# how you doing??



## whitetailfreak (Mar 25, 2008)

how has everyones opener faired so far? mine was excellent! we found a last minute field and had some doubts about it, but it turned out great! we haad 6 guys and we limited out in under an hour.. probably one of the better hunts ive ever been on(not counting the dakotas!!!) but lets have some stories and some pics!! good luck the rest of the season!!


----------



## mnbirdhunter (Sep 15, 2005)

I've been having a hard time finding good fields right now. I will see one field with one bird in it then two miles down the road another field with two in it, so it's been tough for me at least finding good fields. Did however find one last weekend and we did well on it the first day then came out again and no birds even bothered leaving the roost. I'm heading out tomorrow and we'll see what happens.


----------



## greatwhitehunter3 (Sep 15, 2006)

VERY rusty shooting!! only got one but had a blast! got rained out at night, look at the sky in the picture.


----------



## scissorbill (Sep 14, 2003)

Still a stupid picture with the muzzles of 2 guns pointing at you. Lots of people are killed each year by unloaded guns.


----------



## greatwhitehunter3 (Sep 15, 2006)

nothing this morning either...geese didnt seem to want to decoy today


----------



## NDTerminator (Aug 20, 2003)

So far it has absolutely sucked. Haven't been out once yet. First there were no birds and few fields open. Now that the fields have been harvested and there are a few birds moving around, it's either raining or has rained for the prior several days, and the fields are too wet to get into. Want to screw up permission fast, go tear up a neighbor's field four wheeling in to hunt geese...

Yesterday was a prime example. It had rained the better part of the prior three days. It had stopped about noon the day before, so I went out to check fields yesterday about 3:00PM. It was looking OK for this morning, then about 5:00PM a series of thunderstorms bordering on severe roll through and dump an inch or better no time flat.

This morning, I would have a hard time getting out on the gravel road to the blacktop county road, let alone into a field.

All I can do is hope it doesn't rain today and shoot for tomorrow morning...


----------



## twopopper (Sep 24, 2006)

Finnally got out today for the first time. Did alright. Was out by myself and got 3.


----------



## AWO (Mar 9, 2008)

We've had a very tough season here so far, only have watched 45 die so far, not a good season at all yet. A lot of hunters who shoot the same fields over and over, skyblasting a lot too. :eyeroll: When will people stop being lazy and unethical hunters?

Funny, 2 days before the season I projected 200 birds for our early season between the two groups I hunt with, now I'd be happy with 100. And no, I'm not boasting, just stating the facts.


----------



## greatwhitehunter3 (Sep 15, 2006)

got two more last night. got kicked out of our first field by a farmer hauling ****. that ticked me off, but had enough time to move to a new field and get a couple.


----------



## hunter121390 (Nov 7, 2006)

most of the geese around here have been staying in town since the season opened. i did get a couple flocks to come in the last couple days and shot 3 yesterday and today. won't be able to get out again until friday, and i hope they move out of the city and around where im hunting by then. fortunately there's corn going down around me now  so they should be moving this way.

— SOURCE MATERIAL —
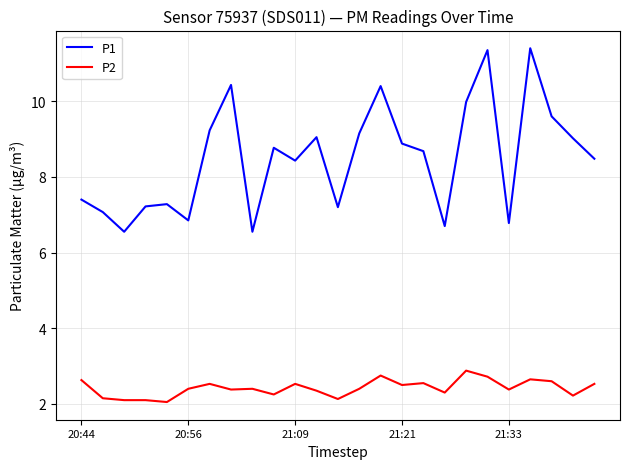

True or false: P1 and P2 cross at least once.

False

— EXERCISE REQUIREMENTS —
1. In the goose hunting thread, how many birds did AWO project for the early season two days before it opened?
2. From the goose hunting thread, extract the text between "We've had a" and "stating the facts.", inclusive, word for word.

— TASK-BY-TASK OUTPUTS —
1. 200 birds.

2.
We've had a very tough season here so far, only have watched 45 die so far, not a good season at all yet. A lot of hunters who shoot the same fields over and over, skyblasting a lot too. :eyeroll: When will people stop being lazy and unethical hunters?

Funny, 2 days before the season I projected 200 birds for our early season between the two groups I hunt with, now I'd be happy with 100. And no, I'm not boasting, just stating the facts.